Exercise aim:
Exact copies of all the records below should be returned.

Records shown:
================================
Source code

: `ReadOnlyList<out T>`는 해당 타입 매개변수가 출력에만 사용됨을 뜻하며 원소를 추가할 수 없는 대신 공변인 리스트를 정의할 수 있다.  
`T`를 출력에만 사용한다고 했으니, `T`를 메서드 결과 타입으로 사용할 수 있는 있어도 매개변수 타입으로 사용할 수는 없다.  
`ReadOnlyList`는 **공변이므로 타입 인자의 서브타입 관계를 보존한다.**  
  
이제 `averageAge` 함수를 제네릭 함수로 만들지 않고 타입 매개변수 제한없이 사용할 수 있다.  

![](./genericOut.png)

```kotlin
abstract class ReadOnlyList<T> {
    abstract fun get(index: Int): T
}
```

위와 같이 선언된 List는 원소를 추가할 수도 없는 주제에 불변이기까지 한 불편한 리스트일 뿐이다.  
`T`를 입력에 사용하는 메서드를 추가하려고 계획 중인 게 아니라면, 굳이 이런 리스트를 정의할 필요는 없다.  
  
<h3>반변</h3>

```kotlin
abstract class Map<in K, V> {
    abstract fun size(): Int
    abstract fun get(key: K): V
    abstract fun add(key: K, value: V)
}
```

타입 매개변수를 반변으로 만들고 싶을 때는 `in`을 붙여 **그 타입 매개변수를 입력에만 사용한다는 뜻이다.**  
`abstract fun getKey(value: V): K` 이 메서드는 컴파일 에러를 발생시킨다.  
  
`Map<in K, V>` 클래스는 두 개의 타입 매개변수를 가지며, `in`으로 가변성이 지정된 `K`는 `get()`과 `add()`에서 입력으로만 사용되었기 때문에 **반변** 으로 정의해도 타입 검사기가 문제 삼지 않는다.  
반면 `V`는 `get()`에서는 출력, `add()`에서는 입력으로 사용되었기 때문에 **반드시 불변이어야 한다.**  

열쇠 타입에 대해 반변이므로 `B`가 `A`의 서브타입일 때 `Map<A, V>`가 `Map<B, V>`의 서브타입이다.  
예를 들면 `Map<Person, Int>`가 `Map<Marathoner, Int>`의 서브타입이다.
================================
Answer for the task:
Source code

: `ReadOnlyList<out T>`는 해당 타입 매개변수가 출력에만 사용됨을 뜻하며 원소를 추가할 수 없는 대신 공변인 리스트를 정의할 수 있다.  
`T`를 출력에만 사용한다고 했으니, `T`를 메서드 결과 타입으로 사용할 수 있는 있어도 매개변수 타입으로 사용할 수는 없다.  
`ReadOnlyList`는 **공변이므로 타입 인자의 서브타입 관계를 보존한다.**  
  
이제 `averageAge` 함수를 제네릭 함수로 만들지 않고 타입 매개변수 제한없이 사용할 수 있다.  

![](./genericOut.png)

```kotlin
abstract class ReadOnlyList<T> {
    abstract fun get(index: Int): T
}
```

위와 같이 선언된 List는 원소를 추가할 수도 없는 주제에 불변이기까지 한 불편한 리스트일 뿐이다.  
`T`를 입력에 사용하는 메서드를 추가하려고 계획 중인 게 아니라면, 굳이 이런 리스트를 정의할 필요는 없다.  
  
<h3>반변</h3>

```kotlin
abstract class Map<in K, V> {
    abstract fun size(): Int
    abstract fun get(key: K): V
    abstract fun add(key: K, value: V)
}
```

타입 매개변수를 반변으로 만들고 싶을 때는 `in`을 붙여 **그 타입 매개변수를 입력에만 사용한다는 뜻이다.**  
`abstract fun getKey(value: V): K` 이 메서드는 컴파일 에러를 발생시킨다.  
  
`Map<in K, V>` 클래스는 두 개의 타입 매개변수를 가지며, `in`으로 가변성이 지정된 `K`는 `get()`과 `add()`에서 입력으로만 사용되었기 때문에 **반변** 으로 정의해도 타입 검사기가 문제 삼지 않는다.  
반면 `V`는 `get()`에서는 출력, `add()`에서는 입력으로 사용되었기 때문에 **반드시 불변이어야 한다.**  

열쇠 타입에 대해 반변이므로 `B`가 `A`의 서브타입일 때 `Map<A, V>`가 `Map<B, V>`의 서브타입이다.  
예를 들면 `Map<Person, Int>`가 `Map<Marathoner, Int>`의 서브타입이다.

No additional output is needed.